Networks are constantly evolving—you implement something new, you take out something old. I’ve noticed that most network engineers are pretty good at the planning and implementation of new things, but we tend to fall down a bit when it comes to removing the old.
There are a lot of reasons for this. Often you need to keep the old gear or the old circuit around for a week or two, just in case the new infrastructure doesn’t work as planned. But then you get busy with other projects and there’s very little incentive to remove the old.
Sometimes you can’t remove the old because you’re not actually certain there isn’t some strange, undocumented but absolutely critical legacy application that needs to use it at infrequent intervals like month-end or year-end.
The problem is that legacy pieces of equipment or, worse, legacy circuits hang around for years unused. They take up expensive rack space. And, particularly in the case of circuits, they cost money. It’s not at all uncommon. I’ve personally seen a case where a bank was still paying thousands of dollars each month for a circuit into a location they’d closed a decade earlier.
It’s even worse for disaster recovery circuits. Proper and up-to-date inventory is rare (unless you’re using a tool to automate it) and you can’t rely on the old trick of putting a sniffer on the line to see whether it’s still in use.
So let’s talk about the general best practices for removing pieces of network infrastructure.
First, get the new infrastructure in place
Assuming that you’re replacing the old infrastructure with something new, get the new element in place before doing anything.
Get it racked and powered up. Get it configured, and then test it as thoroughly as you can. Sometimes there just isn’t a practical way of testing, but you should be able to validate core functionality and make sure the new gear has all of the appropriate licenses for all the features you plan to use.
During this phase, it’s a good idea to make sure you fully understand the existing traffic flows on the existing infrastructure. Probably the easiest way to do this on IP networks is to deploy a protocol analyzer. Personally, I’m a big fan of Wireshark. It’s free, flexible, and easy to use.

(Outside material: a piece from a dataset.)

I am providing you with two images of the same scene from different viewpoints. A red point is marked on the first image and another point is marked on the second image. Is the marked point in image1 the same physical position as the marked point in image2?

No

Run some very long captures and dig into the traffic flows. Doing this is particularly important when you can’t test, or when the new gear is from a different manufacturer or has significantly different functionality than the old. Then your “testing” phase can include just looking at the most important flows one after another, and making sure the configuration of the new equipment will forward those packets appropriately.
Then, migrate traffic to the new infrastructure
Once you have the new infrastructure in place, you can start migrating traffic from the old to the new. Sometimes the only way to do this is a flash cut, where everything moves at once. This approach carries a higher risk, of course, but at least it’s done quickly.

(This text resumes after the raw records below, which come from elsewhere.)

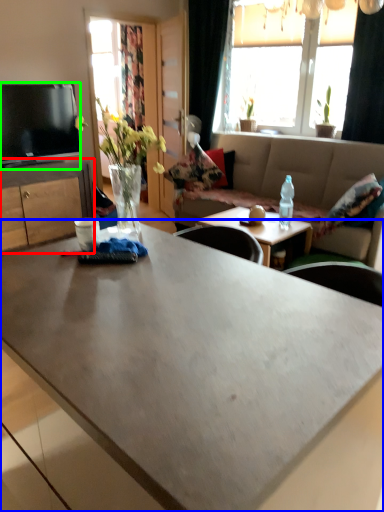
Question: Based on their relative distances, which object is nearer to cabinetry (highlighted by a red box)? Choose from coffee table (highlighted by a blue box) and television (highlighted by a green box).

Choices:
 (A) coffee table
 (B) television

Answer: (B)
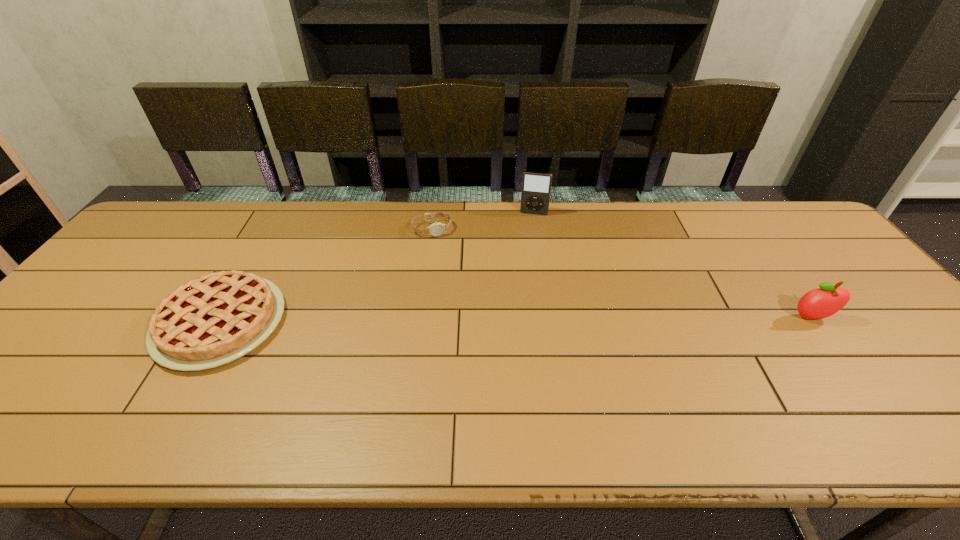
Where is `vacant position at the near edge of the desktop`? Image resolution: width=960 pixels, height=540 pixels. vacant position at the near edge of the desktop is located at coordinates (643, 380).

Locate an element on the screen. The image size is (960, 540). vacant area at the left edge is located at coordinates (71, 347).

Identify the location of blank area at the right edge. Image resolution: width=960 pixels, height=540 pixels. (848, 267).

Identify the location of vacant position at the far left corner of the desktop. This screenshot has width=960, height=540. (180, 239).

Identify the location of vacant space at the far right corner. (756, 211).

The height and width of the screenshot is (540, 960). I want to click on free area in between the tallest object and the second farthest object, so click(483, 221).

Find the location of a particular element. empty location between the pie and the rightmost object is located at coordinates (516, 320).

Find the location of a particular element. The height and width of the screenshot is (540, 960). vacant space that is in between the apple and the pie is located at coordinates (516, 320).

Find the location of `vacant area that lies between the third shortest object and the second farthest object`. vacant area that lies between the third shortest object and the second farthest object is located at coordinates (622, 273).

Locate an element on the screen. The height and width of the screenshot is (540, 960). free spot between the watch and the rightmost object is located at coordinates point(622,273).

If I can figure out a way to do it, though, I tend to prefer to migrate traffic in phases, usually starting with something of fairly low business criticality. That way I can make sure the new infrastructure really does work the way I expect, and that it can handle the load.
This migration stage can sometimes drag out if the political will to implement the project evaporates, as sometimes happens. To prevent this from happening, schedule all of your migration phases up front and press on with implementing them.
Next, remove the old infrastructure
Get that crusty old gear out of there as fast as you can! Make sure the project doesn’t suddenly end without actually finishing. As I pointed out at the beginning, removal is particularly important for circuits because they cost more money the longer they sit there. Get rid of them.
If you’ve done a phased migration, there’s rarely a compelling reason to keep old gear around as a fallback. You know the new infrastructure is working.
When you do a flash cut, it makes sense to keep the old infrastructure around for a week or perhaps two, just in case you encounter problems and need to roll back. But needing to roll back is actually very rare if you’ve done your planning and testing well.
Finally, update the documentation
I said up front that the thing people often don’t do well is removing the old infrastructure, but actually the most common failing of network engineers is failing to update the documentation.
No network is entirely self-documenting. Even if you have awesome diagramming tools, they never describe the business functions of network infrastructure. In my documentation, I like to keep a log of decision points: Why did I choose this particular type of gear? What’s the intended function of each firewall rule?
How many times have you looked at some network element or design and thought, “What were they thinking?” Write it down.
And now you’re done.